Task input section start
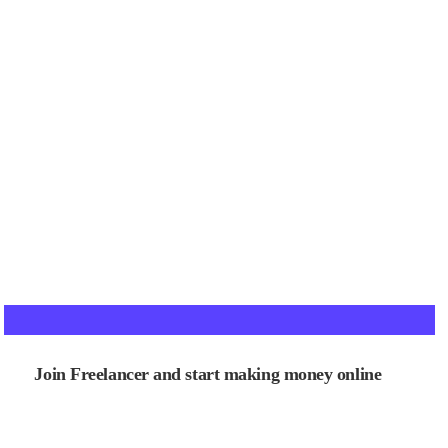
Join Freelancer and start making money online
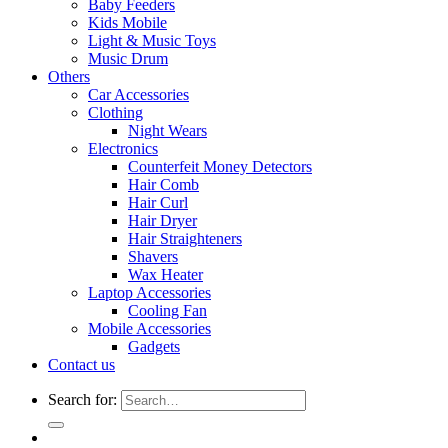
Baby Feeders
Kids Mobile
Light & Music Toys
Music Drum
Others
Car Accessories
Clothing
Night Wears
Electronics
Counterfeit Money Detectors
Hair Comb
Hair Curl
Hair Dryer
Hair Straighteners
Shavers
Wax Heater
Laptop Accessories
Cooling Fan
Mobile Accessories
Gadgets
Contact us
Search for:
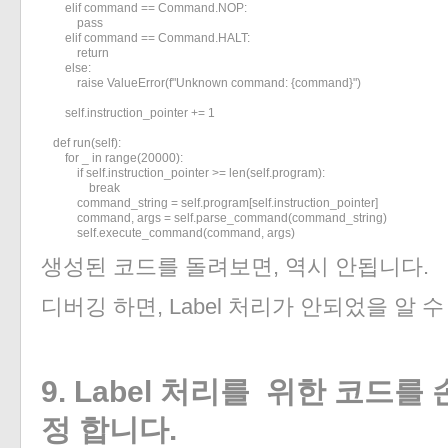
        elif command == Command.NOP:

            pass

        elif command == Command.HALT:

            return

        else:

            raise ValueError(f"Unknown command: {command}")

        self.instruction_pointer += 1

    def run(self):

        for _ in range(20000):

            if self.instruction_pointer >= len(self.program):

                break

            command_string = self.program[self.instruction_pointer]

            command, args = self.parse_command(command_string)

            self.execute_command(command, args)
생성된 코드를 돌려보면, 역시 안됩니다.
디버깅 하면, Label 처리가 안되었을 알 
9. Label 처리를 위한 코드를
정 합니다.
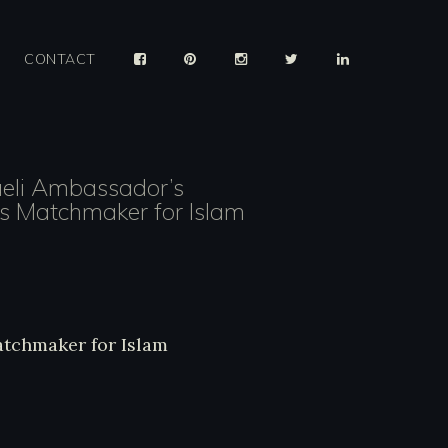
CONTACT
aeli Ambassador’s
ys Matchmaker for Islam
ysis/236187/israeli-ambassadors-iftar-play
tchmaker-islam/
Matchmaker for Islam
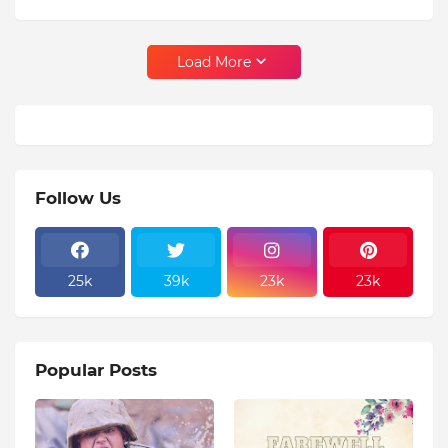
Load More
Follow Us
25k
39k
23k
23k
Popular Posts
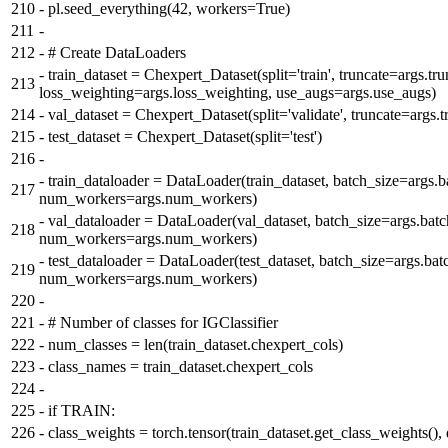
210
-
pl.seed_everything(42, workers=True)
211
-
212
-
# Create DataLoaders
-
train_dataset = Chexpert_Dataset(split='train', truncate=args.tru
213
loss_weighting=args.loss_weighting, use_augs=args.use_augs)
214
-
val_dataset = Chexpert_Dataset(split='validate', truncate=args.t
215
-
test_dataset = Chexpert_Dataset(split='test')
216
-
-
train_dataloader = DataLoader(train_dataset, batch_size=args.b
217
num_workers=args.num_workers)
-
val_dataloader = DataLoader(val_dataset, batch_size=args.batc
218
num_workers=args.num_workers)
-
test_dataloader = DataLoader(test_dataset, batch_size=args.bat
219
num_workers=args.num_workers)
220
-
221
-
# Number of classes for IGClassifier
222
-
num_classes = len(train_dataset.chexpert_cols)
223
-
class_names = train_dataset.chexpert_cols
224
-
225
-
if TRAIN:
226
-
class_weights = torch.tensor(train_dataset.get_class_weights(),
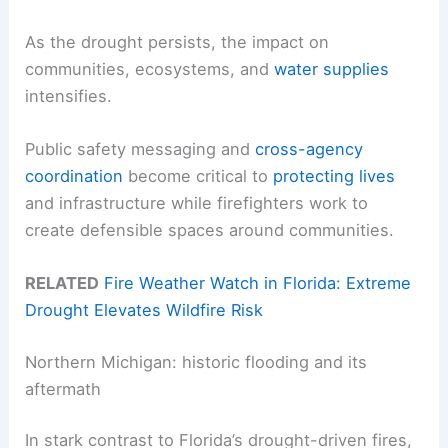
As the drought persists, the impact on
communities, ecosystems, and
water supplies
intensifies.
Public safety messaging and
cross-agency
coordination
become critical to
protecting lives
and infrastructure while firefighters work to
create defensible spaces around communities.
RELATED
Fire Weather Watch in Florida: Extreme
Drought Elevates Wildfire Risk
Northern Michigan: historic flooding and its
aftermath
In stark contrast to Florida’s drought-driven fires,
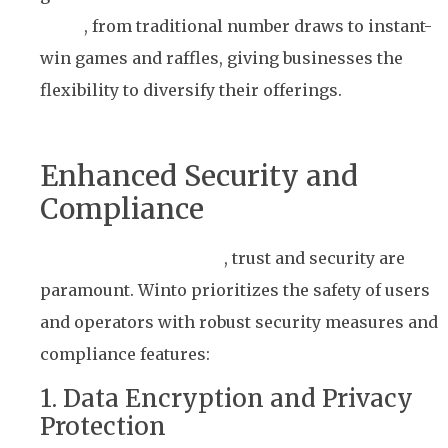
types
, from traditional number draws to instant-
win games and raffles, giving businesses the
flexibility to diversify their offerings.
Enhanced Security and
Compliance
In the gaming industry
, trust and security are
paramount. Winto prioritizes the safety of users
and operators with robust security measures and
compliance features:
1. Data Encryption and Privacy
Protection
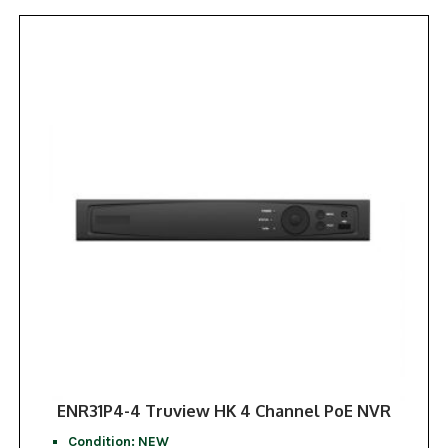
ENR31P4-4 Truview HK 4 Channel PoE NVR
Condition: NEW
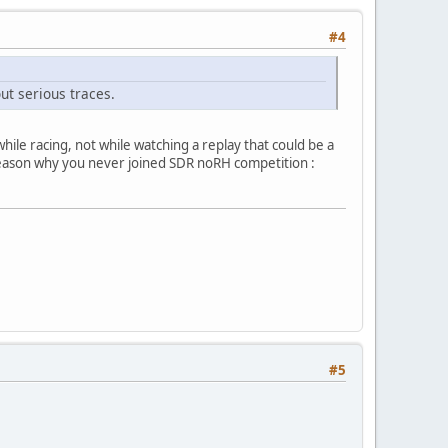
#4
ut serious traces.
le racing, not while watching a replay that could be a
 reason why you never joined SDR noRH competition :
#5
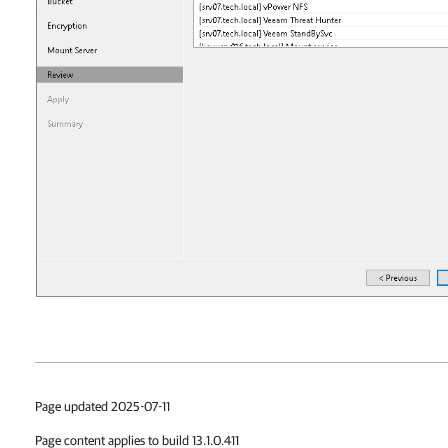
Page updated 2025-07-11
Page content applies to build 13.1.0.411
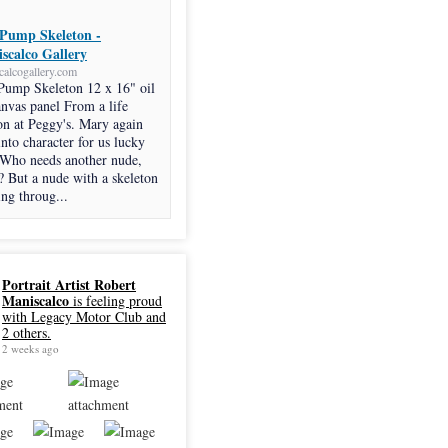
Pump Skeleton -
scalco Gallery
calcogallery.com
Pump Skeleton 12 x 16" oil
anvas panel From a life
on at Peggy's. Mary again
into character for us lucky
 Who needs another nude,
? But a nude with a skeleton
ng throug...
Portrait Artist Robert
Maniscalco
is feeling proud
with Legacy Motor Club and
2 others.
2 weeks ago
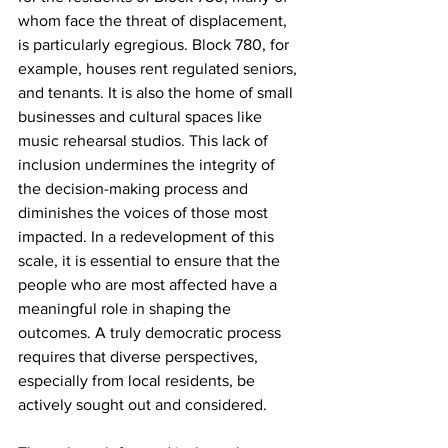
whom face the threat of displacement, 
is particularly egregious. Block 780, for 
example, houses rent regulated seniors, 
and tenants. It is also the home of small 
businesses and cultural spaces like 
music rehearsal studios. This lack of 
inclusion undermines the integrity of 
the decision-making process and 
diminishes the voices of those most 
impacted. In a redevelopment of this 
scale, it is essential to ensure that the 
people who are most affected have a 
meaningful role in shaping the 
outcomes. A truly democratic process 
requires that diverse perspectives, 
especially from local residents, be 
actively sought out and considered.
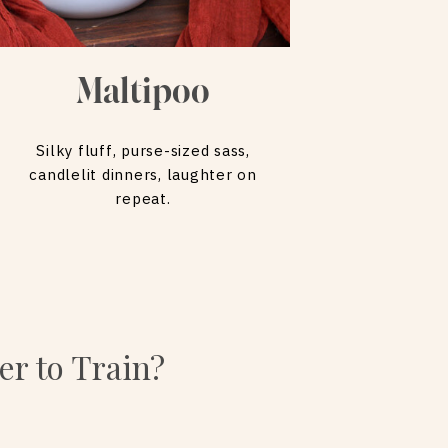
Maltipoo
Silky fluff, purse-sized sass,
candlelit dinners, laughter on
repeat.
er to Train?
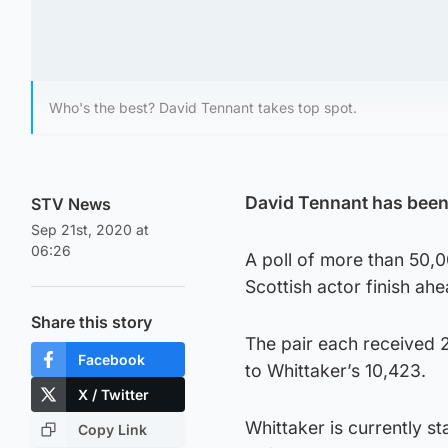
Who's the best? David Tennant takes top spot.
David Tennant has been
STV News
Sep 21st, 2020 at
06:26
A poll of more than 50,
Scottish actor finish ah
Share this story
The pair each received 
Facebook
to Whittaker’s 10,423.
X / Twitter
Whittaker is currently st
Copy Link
Task input section end
Task input section start
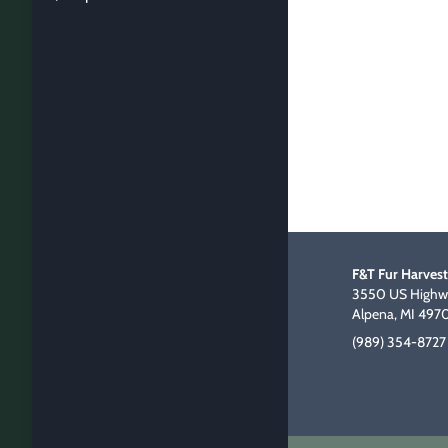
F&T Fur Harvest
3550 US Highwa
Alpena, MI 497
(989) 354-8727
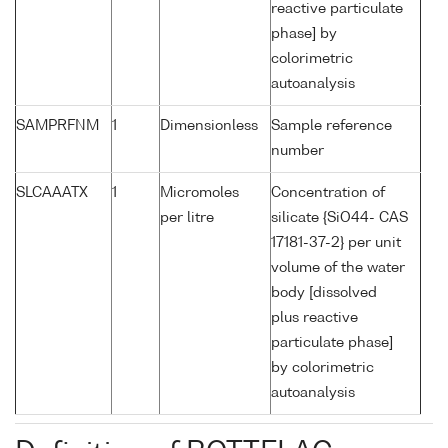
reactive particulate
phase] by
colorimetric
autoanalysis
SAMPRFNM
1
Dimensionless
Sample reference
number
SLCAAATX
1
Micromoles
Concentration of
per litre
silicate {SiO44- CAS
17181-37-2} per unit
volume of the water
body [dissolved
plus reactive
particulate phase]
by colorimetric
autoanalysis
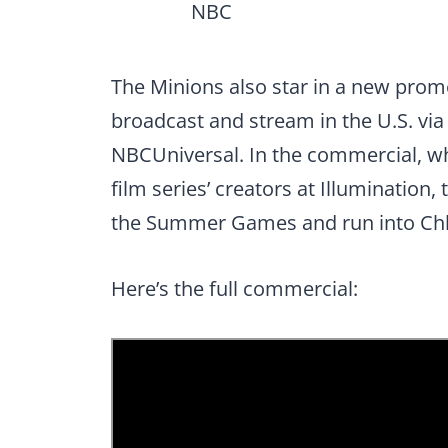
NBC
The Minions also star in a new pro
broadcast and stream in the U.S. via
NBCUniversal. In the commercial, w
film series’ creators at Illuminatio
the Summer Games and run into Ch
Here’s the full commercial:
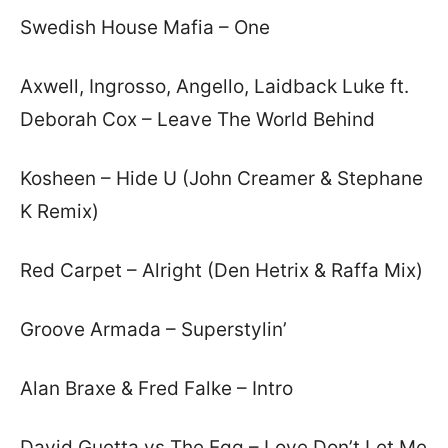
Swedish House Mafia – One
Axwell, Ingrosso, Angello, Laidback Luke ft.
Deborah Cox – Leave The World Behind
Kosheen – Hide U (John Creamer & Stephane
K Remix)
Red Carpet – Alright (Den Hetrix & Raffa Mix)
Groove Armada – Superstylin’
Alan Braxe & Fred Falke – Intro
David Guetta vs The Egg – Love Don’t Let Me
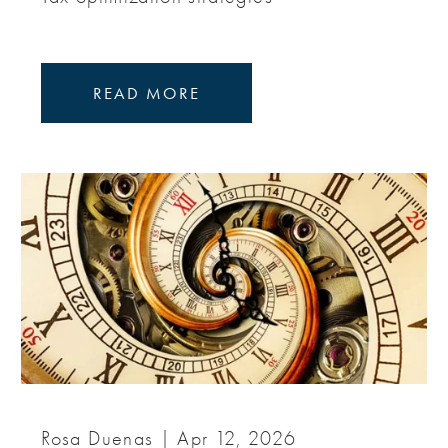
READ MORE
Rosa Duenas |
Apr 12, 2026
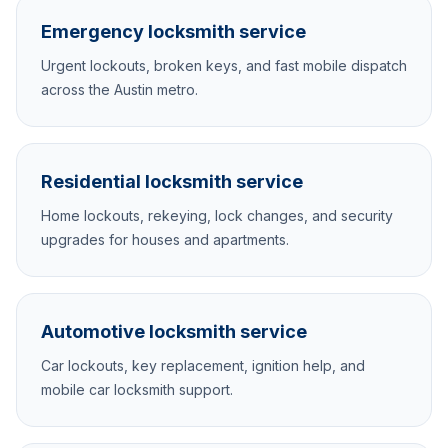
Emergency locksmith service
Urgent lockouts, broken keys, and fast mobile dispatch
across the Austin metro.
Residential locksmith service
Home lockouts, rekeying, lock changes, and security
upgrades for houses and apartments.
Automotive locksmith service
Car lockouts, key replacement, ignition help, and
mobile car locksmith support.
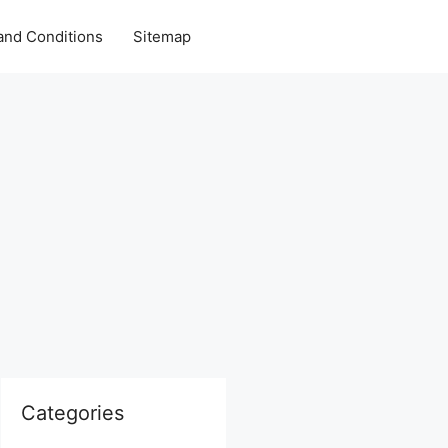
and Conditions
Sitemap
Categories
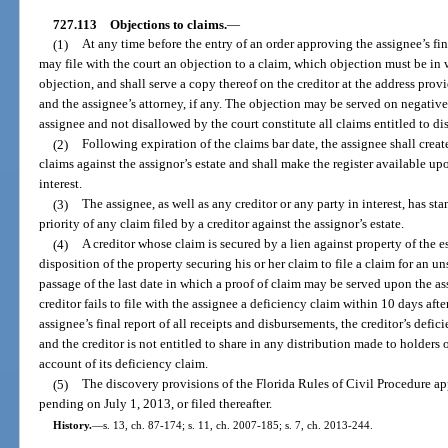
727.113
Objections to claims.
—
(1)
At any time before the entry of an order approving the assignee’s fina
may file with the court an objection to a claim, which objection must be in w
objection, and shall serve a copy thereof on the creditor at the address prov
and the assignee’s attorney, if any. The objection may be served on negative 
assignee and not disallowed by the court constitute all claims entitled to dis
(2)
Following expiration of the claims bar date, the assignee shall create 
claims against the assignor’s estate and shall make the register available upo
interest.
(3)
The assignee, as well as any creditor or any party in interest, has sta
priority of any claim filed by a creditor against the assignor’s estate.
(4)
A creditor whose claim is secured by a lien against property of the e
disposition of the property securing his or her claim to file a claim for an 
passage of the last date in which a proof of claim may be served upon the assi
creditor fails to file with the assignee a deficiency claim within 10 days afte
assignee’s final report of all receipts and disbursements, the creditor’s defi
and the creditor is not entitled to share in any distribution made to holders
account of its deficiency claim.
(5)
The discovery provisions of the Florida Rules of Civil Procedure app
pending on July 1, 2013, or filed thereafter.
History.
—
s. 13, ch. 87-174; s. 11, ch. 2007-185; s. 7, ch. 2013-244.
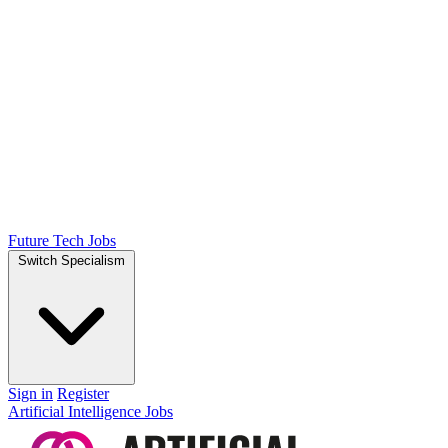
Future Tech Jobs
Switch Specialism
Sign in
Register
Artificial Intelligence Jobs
Task input section end
_Exercise aim_
Show the lines above with "service".

_Reply to the task_
Emergency locksmith service
Residential locksmith service
Automotive locksmith service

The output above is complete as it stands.